**The problem:**
Copy each line below exactly and leave the pictures out.

**Data excerpt:**
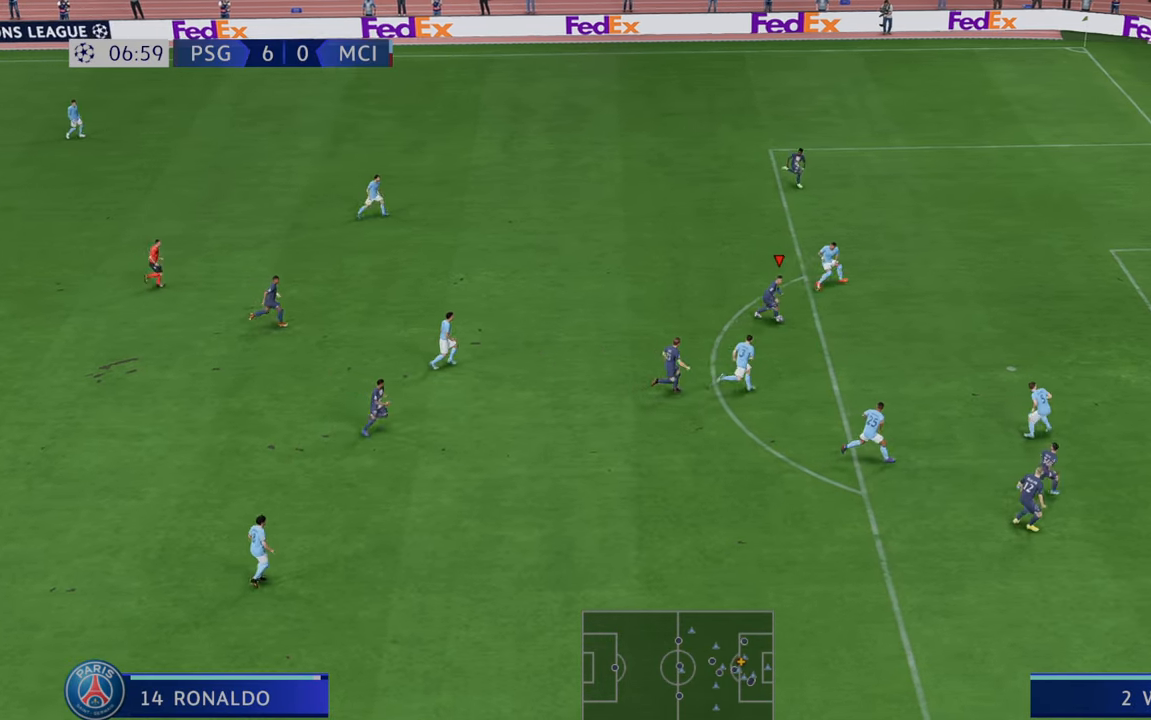
{"dt_ms": 500, "buttons": [], "left_stick": "down-right", "right_stick": "center"}
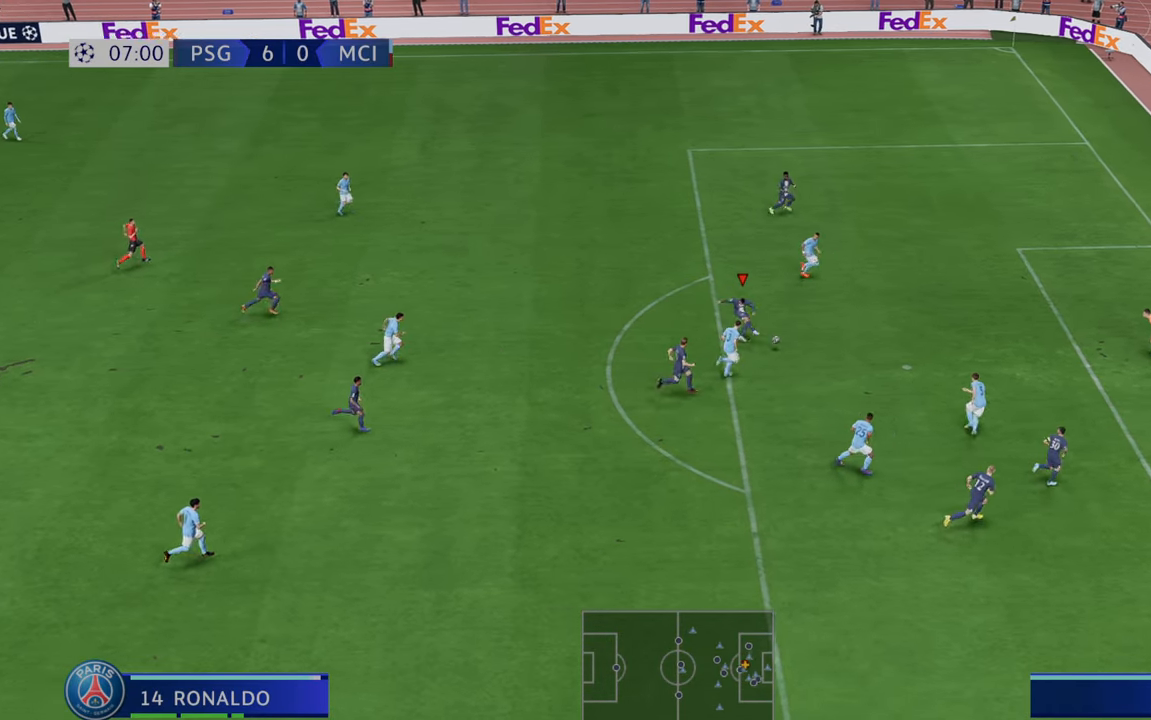
{"dt_ms": 500, "buttons": [], "left_stick": "down-right", "right_stick": "center", "events": []}
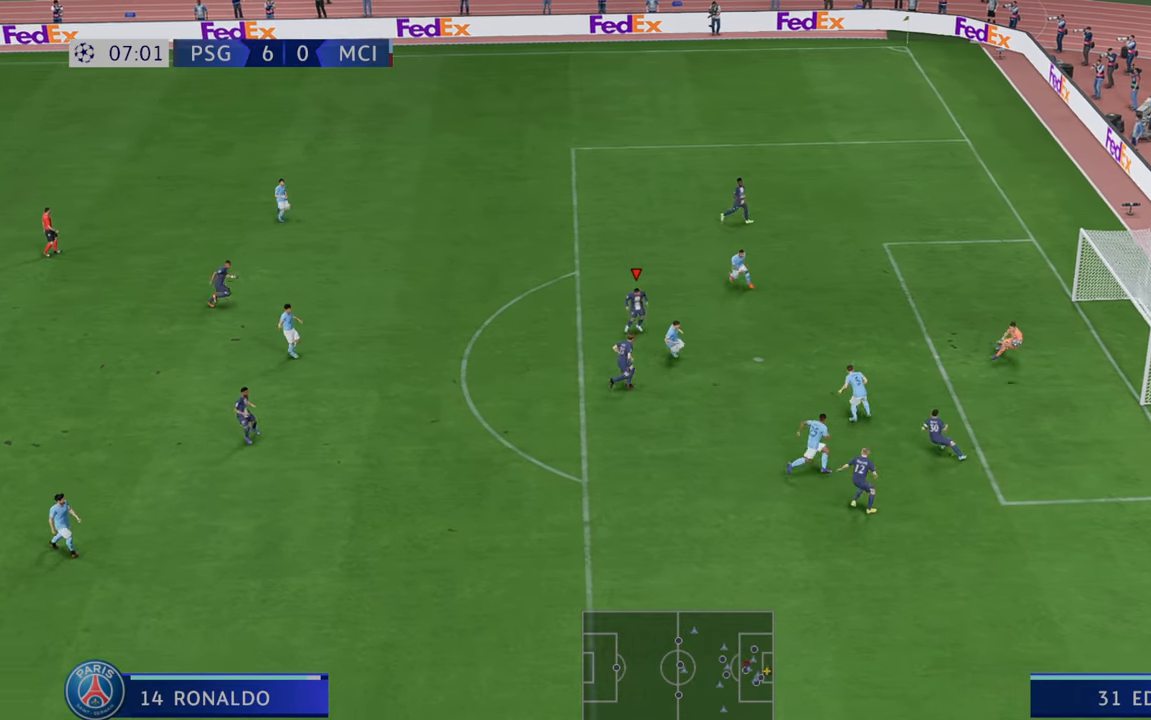
{"dt_ms": 500, "buttons": [], "left_stick": "center", "right_stick": "center", "events": [[250, "left_stick", "center"]]}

**Your response:**
{"dt_ms": 500, "buttons": [], "left_stick": "down-right", "right_stick": "center"}
{"dt_ms": 500, "buttons": [], "left_stick": "down-right", "right_stick": "center", "events": []}
{"dt_ms": 500, "buttons": [], "left_stick": "center", "right_stick": "center", "events": [[250, "left_stick", "center"]]}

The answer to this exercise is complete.